Transcript
Series 7
March 10, 2001
BROOKE GLADSTONE: This week another film with an ominous media message hit the screen. Its target is reality television, and its premise is a game in which people chosen at random are given weapons and sent to hunt and kill each other. The winner is the one who survives. The film is shot completely on video -- like Cops -- with the same quick cuts and percussive sound track -- a chilling and mordantly funny depiction of extreme reality TV called Series 7.
ANNOUNCER IN SERIES PROMO: They're chosen at random--
MAN: Is your dad home?
MAN: Get away from me -- I mean it!
ANNOUNCER IN SERIES PROMO: They're given weapons--
WOMEN: I'm not an aggressive person--
ANNOUNCER IN SERIES PROMO: And they're forced to play-- [SCREAMING] Now--
MAN: Tell her to come in for a snack and a cup of coffee and blow my head off and let's get this show on the road!
ANNOUNCER IN SERIES PROMO: We're going way....
BROOKE GLADSTONE: Joining me now is writer/director Daniel Minahan. Welcome to On the Media.
DANIEL MINAHAN: Thank you for having me.
BROOKE GLADSTONE: Let me read you a line of a review from one critic - Andrew O'Hare - and see what you think. He writes: Series 7 is a painstaking, often brilliantly executed imitation of unwatchable crap. [LAUGHS]
DANIEL MINAHAN: Series 7 isn't for everyone. And this is really a film that implicates you. Some people think that Connie, the nurse is the villain of the film who goes around killing everyone. But really the villain of the film is the audience and the world that allows this to happen.
BROOKE GLADSTONE: Is this a denunciation?
DANIEL MINAHAN:You know people keep trying to get me to say that reality TV is a bad thing.
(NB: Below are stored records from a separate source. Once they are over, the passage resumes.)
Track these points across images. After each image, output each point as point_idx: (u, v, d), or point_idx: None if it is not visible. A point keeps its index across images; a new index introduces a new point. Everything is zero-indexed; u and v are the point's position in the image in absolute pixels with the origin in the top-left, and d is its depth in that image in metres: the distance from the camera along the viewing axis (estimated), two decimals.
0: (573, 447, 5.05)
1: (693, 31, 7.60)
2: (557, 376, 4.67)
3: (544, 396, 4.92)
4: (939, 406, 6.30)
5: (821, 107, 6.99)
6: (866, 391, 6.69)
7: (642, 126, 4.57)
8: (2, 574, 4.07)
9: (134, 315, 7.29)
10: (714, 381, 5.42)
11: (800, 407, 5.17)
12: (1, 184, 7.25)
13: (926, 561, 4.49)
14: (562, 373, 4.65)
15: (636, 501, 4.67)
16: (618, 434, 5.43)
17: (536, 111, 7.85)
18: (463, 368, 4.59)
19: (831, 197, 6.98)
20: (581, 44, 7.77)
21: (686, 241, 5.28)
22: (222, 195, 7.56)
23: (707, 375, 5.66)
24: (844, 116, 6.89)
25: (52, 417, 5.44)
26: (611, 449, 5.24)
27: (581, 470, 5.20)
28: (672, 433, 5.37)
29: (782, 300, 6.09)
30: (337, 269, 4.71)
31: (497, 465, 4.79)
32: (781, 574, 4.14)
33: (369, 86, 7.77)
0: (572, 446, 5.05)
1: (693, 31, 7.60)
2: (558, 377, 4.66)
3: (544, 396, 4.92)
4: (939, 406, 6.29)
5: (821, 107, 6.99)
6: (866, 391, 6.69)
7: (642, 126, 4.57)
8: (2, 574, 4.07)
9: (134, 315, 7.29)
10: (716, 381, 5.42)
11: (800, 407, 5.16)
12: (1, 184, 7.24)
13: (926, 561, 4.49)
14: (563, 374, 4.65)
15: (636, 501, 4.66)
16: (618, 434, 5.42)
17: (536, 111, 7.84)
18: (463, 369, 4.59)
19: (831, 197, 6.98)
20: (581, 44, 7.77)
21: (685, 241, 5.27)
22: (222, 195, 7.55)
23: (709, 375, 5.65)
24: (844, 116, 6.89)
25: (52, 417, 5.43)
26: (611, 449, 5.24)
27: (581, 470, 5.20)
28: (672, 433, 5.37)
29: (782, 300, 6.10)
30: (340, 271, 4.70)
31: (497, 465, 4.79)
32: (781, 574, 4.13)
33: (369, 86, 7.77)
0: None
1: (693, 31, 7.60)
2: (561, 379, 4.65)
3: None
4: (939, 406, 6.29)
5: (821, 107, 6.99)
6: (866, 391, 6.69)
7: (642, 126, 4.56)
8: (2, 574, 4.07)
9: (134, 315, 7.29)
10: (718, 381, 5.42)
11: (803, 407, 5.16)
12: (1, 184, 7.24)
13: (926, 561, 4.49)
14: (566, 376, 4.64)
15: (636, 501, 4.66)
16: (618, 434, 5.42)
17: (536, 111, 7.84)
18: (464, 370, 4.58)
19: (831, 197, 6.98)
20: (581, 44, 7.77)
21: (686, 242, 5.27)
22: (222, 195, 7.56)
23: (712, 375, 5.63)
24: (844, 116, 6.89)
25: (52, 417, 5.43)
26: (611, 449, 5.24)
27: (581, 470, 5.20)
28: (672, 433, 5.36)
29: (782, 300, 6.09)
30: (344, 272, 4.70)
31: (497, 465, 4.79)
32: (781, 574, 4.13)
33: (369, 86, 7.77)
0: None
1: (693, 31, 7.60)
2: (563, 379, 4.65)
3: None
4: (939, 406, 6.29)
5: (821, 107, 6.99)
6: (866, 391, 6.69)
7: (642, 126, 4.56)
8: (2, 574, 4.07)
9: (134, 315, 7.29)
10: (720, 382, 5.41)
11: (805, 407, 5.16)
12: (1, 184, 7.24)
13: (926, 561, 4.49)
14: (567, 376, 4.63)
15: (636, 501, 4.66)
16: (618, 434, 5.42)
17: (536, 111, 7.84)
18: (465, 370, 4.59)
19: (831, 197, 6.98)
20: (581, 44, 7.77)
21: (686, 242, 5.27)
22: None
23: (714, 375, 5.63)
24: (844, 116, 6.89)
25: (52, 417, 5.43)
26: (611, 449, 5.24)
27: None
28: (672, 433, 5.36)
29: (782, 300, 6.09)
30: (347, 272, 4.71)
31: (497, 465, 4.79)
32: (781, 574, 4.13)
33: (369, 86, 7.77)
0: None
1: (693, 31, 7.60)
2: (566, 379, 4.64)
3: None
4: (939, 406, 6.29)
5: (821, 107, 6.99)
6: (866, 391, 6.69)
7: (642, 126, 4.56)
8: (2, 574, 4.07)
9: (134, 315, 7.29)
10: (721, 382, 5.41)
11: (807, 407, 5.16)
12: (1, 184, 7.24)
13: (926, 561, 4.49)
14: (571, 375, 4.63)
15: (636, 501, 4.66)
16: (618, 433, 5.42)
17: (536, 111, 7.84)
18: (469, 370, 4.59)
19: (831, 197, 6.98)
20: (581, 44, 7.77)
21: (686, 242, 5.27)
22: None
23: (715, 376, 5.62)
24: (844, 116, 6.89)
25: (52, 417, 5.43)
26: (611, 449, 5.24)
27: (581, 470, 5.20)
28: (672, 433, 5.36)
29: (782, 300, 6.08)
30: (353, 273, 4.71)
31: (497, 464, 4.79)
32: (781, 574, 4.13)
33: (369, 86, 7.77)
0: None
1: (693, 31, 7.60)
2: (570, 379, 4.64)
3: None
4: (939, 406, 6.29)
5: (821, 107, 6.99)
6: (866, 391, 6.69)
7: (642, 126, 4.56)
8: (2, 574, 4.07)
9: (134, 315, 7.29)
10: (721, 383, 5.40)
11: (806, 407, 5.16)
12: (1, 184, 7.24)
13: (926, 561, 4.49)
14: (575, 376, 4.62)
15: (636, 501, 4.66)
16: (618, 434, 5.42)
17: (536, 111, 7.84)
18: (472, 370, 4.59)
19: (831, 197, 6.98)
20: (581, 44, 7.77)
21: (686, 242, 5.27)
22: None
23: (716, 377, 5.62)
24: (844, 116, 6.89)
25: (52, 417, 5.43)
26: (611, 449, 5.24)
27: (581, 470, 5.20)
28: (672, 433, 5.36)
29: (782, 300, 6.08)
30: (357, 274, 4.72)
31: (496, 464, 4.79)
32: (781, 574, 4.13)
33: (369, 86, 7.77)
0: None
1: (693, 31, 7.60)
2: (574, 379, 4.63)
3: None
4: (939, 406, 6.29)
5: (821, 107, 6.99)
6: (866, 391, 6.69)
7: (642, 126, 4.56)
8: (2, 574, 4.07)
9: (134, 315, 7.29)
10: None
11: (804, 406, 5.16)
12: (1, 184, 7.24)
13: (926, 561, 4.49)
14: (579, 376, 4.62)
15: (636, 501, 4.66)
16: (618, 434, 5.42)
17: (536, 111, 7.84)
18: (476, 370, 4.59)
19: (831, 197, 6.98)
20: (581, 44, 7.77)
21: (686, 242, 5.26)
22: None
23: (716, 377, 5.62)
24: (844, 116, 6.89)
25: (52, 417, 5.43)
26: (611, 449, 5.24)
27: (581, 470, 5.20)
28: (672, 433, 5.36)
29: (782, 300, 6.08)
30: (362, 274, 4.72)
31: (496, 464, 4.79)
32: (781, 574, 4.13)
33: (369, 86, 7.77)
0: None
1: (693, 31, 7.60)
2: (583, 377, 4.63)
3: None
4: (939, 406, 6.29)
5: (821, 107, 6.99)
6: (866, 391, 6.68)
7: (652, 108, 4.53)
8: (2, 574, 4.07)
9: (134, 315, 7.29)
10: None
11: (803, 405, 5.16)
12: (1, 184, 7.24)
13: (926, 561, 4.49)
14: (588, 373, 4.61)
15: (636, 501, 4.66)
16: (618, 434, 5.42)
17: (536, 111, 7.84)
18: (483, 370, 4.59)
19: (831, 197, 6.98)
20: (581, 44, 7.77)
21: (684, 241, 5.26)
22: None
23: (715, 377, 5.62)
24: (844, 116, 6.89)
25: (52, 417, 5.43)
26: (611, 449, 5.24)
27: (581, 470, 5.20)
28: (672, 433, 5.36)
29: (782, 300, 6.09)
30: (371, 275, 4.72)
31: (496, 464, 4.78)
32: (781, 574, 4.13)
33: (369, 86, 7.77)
I think this film is very critical, but I'd be a hypocrite to say that reality TV is a bad thing because I really like to watch.
BROOKE GLADSTONE:When you were putting this film together, you had never even heard of Survivor. Of course now the parallels are being drawn between Series 7 and Survivor all the time.
DANIEL MINAHAN: I just tried to imagine the most horrible high stakes insidious TV game show that I possibly could, and Survivor kind of scooped us.
BROOKE GLADSTONE:But what you created in Series 7 is a movie that when you watch it the stakes are upped to the point where you can't go any higher. In fact the impact, at least on me, was almost deadening! It was almost assaultive! The world that you built couldn't have valued life less -- couldn't have valued personal relationships less -- everything was belittled by the format in which you presented it!
DANIEL MINAHAN: Thank you. [LAUGHTER] I tried to push it as far as I possibly could to make my point. I mean I think a good satire really does that.
BROOKE GLADSTONE: What's wrong with reality television?
DANIEL MINAHAN: It's mean-spirited, these competitive shows. They're anti-social. They're based on hatred and exclusion. And that's the fun of it. I'm working to try and get Series 8, the sequel, on TV as a limited series.
BROOKE GLADSTONE: Where it could very easily be confused with the real thing!
DANIEL MINAHAN: That's very exciting to me. Yeah. I like the idea of imagining someone channel surfing and stumbling upon it.
BROOKE GLADSTONE: And what feelings would you want it to inspire besides excitement?
DANIEL MINAHAN: Horror, disgust, anger, fascination.
BROOKE GLADSTONE: Well, thank you very much.
DANIEL MINAHAN: Thanks.
BROOKE GLADSTONE: Daniel Minahan is the writer and director of Series 7.